§ **Tugas**
#1 Tentukan apakah setiap pernyataan berikut sesuai dengan teks tentang Sorong Selatan. Jawab ya atau tidak, lalu kutip kata-kata teks yang menentukan jawaban itu. (a) Orang Papua berpendapat bahwa hasil bumi harus dijual di bumi pula. (b) Penduduk asli Papua sering berjualan di kios. (c) Pasar hanya dapat terjadi di tempat yang sudah diformalkan.
#2 Tuliskan lanjutan teks tentang Sorong Selatan, dimulai setelah kalimat terakhirnya.
━━━ Teks yang diberikan ━━━
Mereka memiliki gas alam, batubara, emas, kayu, lahan yang subur, ikan yang
melimpah, dan banyak lagi. Sangat disayangkan, potensi ini menguap seiring
ketidakmampuan pemerintah dan warga Sorong Selatan memaksimalkan potensi daerah
mereka. Jika dilihat dari sudut pandang antropologi nya, warga Sorong Selatan
menjadi malas memaksimalkan potensi daerah mereka karena mereka tidur diatas
tumpukan emas. Makanan merekam melimpah, hasil bumi melimpah, sehingga mereka
terlena akan hal tersebut. Pembangunan ekonomi bisa dilakukan apabila sudah ada
keinginan kuat dari masyarakat untuk mengembangkan potensi daerah mereka
sendiri. Berikut, akan penulis paparkan beberapa poin-poin yang berpengaruh
dalam pembangunan ekonomi di Sorong Selatan
Pasar
Pasar merupakan hal yang sangat esensi dalam pembangunan ekonomi. Seperti
yang kita tahu, pasar merupakan tempat pertemuan antara penjual dan pembeli,
dan itu bisa terjadi tanpa perlu ada formalisasi tempat. Orang Papua, terbiasa
menjual barang dagangannya denga menggelar seadanya ditanah. Menurut mereka,
hasil bumi harus dijual dibumi pula. Banyak kita temui warga asli Papua
berjualan dipinggir jalan, hanya bermodalkan terpal untuk menaruh dagangan
mereka. Wajar apabila kita jarang menemui penduduka asli Papua berjualan di
kios.
━━━ Cuplikan data ━━━
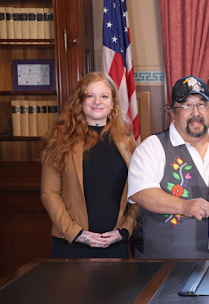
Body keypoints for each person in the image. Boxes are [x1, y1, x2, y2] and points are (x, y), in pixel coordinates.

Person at [127, 76, 209, 258]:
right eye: (186, 105)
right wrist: (183, 206)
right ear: (172, 112)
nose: (196, 112)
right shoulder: (152, 147)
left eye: (202, 104)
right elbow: (140, 192)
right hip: (162, 268)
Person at [41, 72, 138, 258]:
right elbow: (49, 193)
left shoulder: (127, 142)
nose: (97, 101)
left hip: (116, 245)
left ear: (112, 103)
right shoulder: (59, 140)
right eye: (90, 95)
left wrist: (125, 230)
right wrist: (76, 233)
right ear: (80, 100)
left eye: (104, 96)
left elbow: (138, 192)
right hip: (72, 245)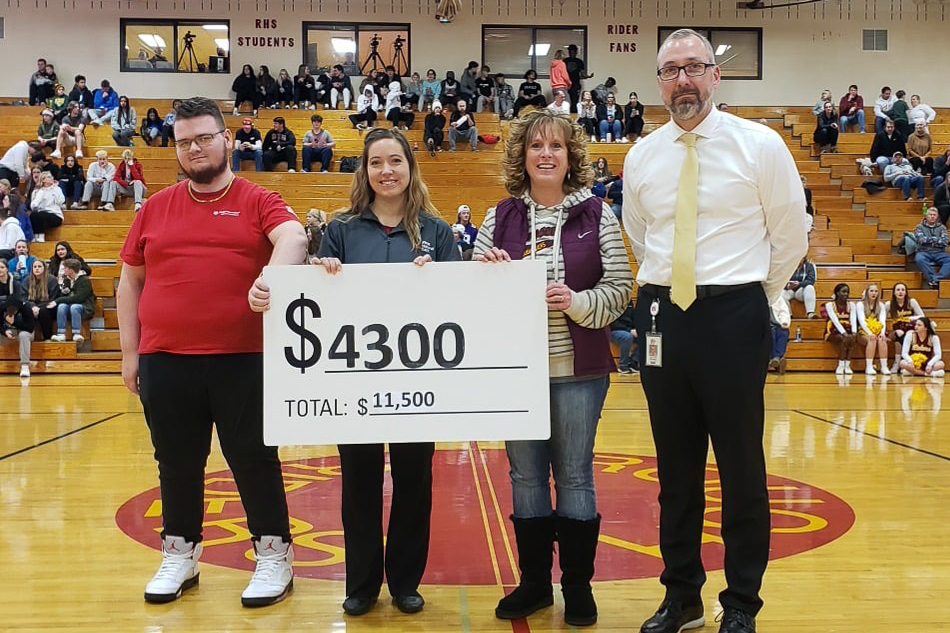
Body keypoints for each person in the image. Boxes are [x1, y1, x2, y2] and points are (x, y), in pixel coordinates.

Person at [622, 29, 808, 633]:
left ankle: (742, 605)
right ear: (659, 82)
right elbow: (640, 230)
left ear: (715, 75)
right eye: (672, 70)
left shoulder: (761, 145)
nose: (684, 80)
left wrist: (757, 299)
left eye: (695, 67)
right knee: (675, 473)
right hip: (661, 319)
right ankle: (682, 598)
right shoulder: (642, 155)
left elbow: (790, 235)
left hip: (734, 316)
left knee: (741, 472)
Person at [252, 127, 459, 617]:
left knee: (415, 483)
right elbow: (318, 304)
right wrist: (321, 275)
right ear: (364, 171)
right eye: (376, 163)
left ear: (411, 168)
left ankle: (406, 582)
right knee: (358, 484)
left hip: (416, 384)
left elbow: (459, 302)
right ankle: (362, 584)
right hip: (356, 387)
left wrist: (442, 277)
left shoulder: (438, 231)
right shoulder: (341, 230)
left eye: (395, 162)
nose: (386, 171)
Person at [117, 96, 307, 607]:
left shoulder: (258, 198)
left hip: (243, 358)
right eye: (184, 142)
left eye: (204, 137)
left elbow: (293, 236)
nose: (195, 148)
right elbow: (129, 281)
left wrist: (274, 275)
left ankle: (274, 555)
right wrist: (130, 353)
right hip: (165, 359)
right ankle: (180, 553)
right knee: (176, 462)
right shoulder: (155, 207)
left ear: (227, 139)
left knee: (252, 459)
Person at [475, 108, 632, 627]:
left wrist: (575, 301)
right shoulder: (498, 216)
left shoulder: (599, 214)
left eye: (556, 146)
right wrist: (487, 275)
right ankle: (535, 584)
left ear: (571, 157)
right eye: (536, 146)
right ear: (522, 155)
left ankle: (578, 587)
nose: (546, 154)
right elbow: (468, 295)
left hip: (579, 371)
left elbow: (619, 291)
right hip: (515, 372)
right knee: (525, 477)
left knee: (575, 476)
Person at [49, 258, 95, 342]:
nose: (63, 270)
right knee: (62, 306)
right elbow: (65, 295)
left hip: (84, 306)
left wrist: (57, 301)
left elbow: (79, 298)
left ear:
━━━
§ **Jawaban yang diharapkan**
#1
(a) Ya: "hasil bumi harus dijual dibumi pula."
(b) Tidak: "Wajar apabila kita jarang menemui penduduka asli Papua berjualan di kios."
(c) Tidak: "dan itu bisa terjadi tanpa perlu ada formalisasi tempat."

#2
Ibukota Sorong Selatan, Teminabuan, memiliki satu pasar utama, yang disebut
pasar Ampera. Pasar ini dikuasai oleh orang-orang bugis. Secara fisik, tidak
ada yang bermasalah dipasar ini. Yang paling bermasalah justru dalam
pembentukan harga, Pembentukan harga disini sangatlah brutal. Jika selama ini
kita berpikir bahwa mahalnya harga karena distribusinya sulit, ternyata hal
tersebut kurang tepat. Padagang-pedagang di Sorong Selatan seringkali mengambil
margin keuntungan yang terlalu tinggi, bahkan cenderung sembarangan dalam
menentukan harga. Bayangkan, harga minuman soda kaleng dan teh kotak dipukul
rata, seharga Rp.6000,-. Pemerintah Sorong Selatan sama sekali tidak bisa
mengintervensi pembentukan harga disini. Pada akhirnya pemerintah hanya bisa
memastikan bahwa pasokan barang tetap terjamin.
Daerah-daerah distrik terpencil pun hingga saat ini banyak yang belum
memiliki pasar. Sebagai contohnya, ditrik Moswaren. Moswaren merupakan sentra
pertanian di Sorong Selatan. Distrik ini pemasok beras, sagu, sayur-sayuran dan
buah-buahan untuk seluruh Sorong Selatan. Sudah sepatutnya bagi sebuah sentra
bahan pokok memiliki pasar. Ironisnya, mereka justru tidak memiliki pasar. Para
petani tersebut biasa menjual hasil buminya di pasar Ampera Sorong, yang
berarti mereka harus menempuh perjalanan 1,5 jam terlebih dahulu. Alangkah
baiknya, jika pemerintah mulai membangun sebuah pasar induk disini,
memfasilitasi dengan truk pengangkut. Sehingga hasil pertanian moswaren dapat
didistribusikan dengan efisien keseluruh Sorong Selatan.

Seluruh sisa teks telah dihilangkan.